TASK STATEMENT: Output every record precisely.

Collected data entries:
= = = = = = =

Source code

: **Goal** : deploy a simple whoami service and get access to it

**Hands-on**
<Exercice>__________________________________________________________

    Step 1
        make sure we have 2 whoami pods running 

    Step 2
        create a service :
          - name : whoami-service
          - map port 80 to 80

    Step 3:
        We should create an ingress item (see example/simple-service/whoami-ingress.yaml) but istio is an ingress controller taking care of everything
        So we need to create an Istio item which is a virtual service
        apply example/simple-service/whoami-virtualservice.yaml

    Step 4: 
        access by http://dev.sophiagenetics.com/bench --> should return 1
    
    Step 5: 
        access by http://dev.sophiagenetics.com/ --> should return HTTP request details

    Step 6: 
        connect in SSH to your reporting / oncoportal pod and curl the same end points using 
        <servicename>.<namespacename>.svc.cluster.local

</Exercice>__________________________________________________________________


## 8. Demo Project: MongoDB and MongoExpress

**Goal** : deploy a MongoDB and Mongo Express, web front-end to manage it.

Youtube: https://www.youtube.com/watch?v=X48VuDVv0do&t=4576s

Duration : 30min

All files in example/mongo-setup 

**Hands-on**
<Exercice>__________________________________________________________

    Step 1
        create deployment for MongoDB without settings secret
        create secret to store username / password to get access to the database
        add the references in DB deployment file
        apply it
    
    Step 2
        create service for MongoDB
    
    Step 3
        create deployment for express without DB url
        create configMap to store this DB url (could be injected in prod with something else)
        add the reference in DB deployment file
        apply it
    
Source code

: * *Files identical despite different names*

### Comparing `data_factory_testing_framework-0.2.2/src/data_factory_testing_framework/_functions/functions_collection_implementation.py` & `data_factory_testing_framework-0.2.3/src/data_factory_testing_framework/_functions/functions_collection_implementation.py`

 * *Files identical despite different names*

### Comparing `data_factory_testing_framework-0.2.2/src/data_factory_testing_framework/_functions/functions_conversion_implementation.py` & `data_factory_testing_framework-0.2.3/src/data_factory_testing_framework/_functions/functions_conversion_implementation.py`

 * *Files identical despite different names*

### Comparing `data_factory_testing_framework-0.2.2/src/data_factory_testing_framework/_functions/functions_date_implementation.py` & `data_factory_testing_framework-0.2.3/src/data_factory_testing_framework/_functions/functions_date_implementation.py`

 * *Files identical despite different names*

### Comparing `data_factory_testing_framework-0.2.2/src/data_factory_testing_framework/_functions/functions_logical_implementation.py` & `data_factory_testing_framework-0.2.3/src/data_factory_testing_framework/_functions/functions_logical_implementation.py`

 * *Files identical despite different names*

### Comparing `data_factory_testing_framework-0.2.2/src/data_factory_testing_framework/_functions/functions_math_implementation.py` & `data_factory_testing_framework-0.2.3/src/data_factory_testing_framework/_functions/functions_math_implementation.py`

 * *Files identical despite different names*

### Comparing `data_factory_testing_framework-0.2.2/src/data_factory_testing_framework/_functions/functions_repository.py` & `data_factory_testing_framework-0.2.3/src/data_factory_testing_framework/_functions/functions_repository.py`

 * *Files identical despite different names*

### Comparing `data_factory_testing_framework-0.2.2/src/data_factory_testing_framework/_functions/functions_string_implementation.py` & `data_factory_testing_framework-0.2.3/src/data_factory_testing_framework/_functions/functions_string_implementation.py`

= = = = = = =

RESULT OF THIS TASK:
Source code

: **Goal** : deploy a simple whoami service and get access to it

**Hands-on**
<Exercice>__________________________________________________________

    Step 1
        make sure we have 2 whoami pods running 

    Step 2
        create a service :
          - name : whoami-service
          - map port 80 to 80

    Step 3:
        We should create an ingress item (see example/simple-service/whoami-ingress.yaml) but istio is an ingress controller taking care of everything
        So we need to create an Istio item which is a virtual service
        apply example/simple-service/whoami-virtualservice.yaml

    Step 4: 
        access by http://dev.sophiagenetics.com/bench --> should return 1
    
    Step 5: 
        access by http://dev.sophiagenetics.com/ --> should return HTTP request details

    Step 6: 
        connect in SSH to your reporting / oncoportal pod and curl the same end points using 
        <servicename>.<namespacename>.svc.cluster.local

</Exercice>__________________________________________________________________


## 8. Demo Project: MongoDB and MongoExpress

**Goal** : deploy a MongoDB and Mongo Express, web front-end to manage it.

Youtube: https://www.youtube.com/watch?v=X48VuDVv0do&t=4576s

Duration : 30min

All files in example/mongo-setup 

**Hands-on**
<Exercice>__________________________________________________________

    Step 1
        create deployment for MongoDB without settings secret
        create secret to store username / password to get access to the database
        add the references in DB deployment file
        apply it
    
    Step 2
        create service for MongoDB
    
    Step 3
        create deployment for express without DB url
        create configMap to store this DB url (could be injected in prod with something else)
        add the reference in DB deployment file
        apply it
    
Source code

: * *Files identical despite different names*

### Comparing `data_factory_testing_framework-0.2.2/src/data_factory_testing_framework/_functions/functions_collection_implementation.py` & `data_factory_testing_framework-0.2.3/src/data_factory_testing_framework/_functions/functions_collection_implementation.py`

 * *Files identical despite different names*

### Comparing `data_factory_testing_framework-0.2.2/src/data_factory_testing_framework/_functions/functions_conversion_implementation.py` & `data_factory_testing_framework-0.2.3/src/data_factory_testing_framework/_functions/functions_conversion_implementation.py`

 * *Files identical despite different names*

### Comparing `data_factory_testing_framework-0.2.2/src/data_factory_testing_framework/_functions/functions_date_implementation.py` & `data_factory_testing_framework-0.2.3/src/data_factory_testing_framework/_functions/functions_date_implementation.py`

 * *Files identical despite different names*

### Comparing `data_factory_testing_framework-0.2.2/src/data_factory_testing_framework/_functions/functions_logical_implementation.py` & `data_factory_testing_framework-0.2.3/src/data_factory_testing_framework/_functions/functions_logical_implementation.py`

 * *Files identical despite different names*

### Comparing `data_factory_testing_framework-0.2.2/src/data_factory_testing_framework/_functions/functions_math_implementation.py` & `data_factory_testing_framework-0.2.3/src/data_factory_testing_framework/_functions/functions_math_implementation.py`

 * *Files identical despite different names*

### Comparing `data_factory_testing_framework-0.2.2/src/data_factory_testing_framework/_functions/functions_repository.py` & `data_factory_testing_framework-0.2.3/src/data_factory_testing_framework/_functions/functions_repository.py`

 * *Files identical despite different names*

### Comparing `data_factory_testing_framework-0.2.2/src/data_factory_testing_framework/_functions/functions_string_implementation.py` & `data_factory_testing_framework-0.2.3/src/data_factory_testing_framework/_functions/functions_string_implementation.py`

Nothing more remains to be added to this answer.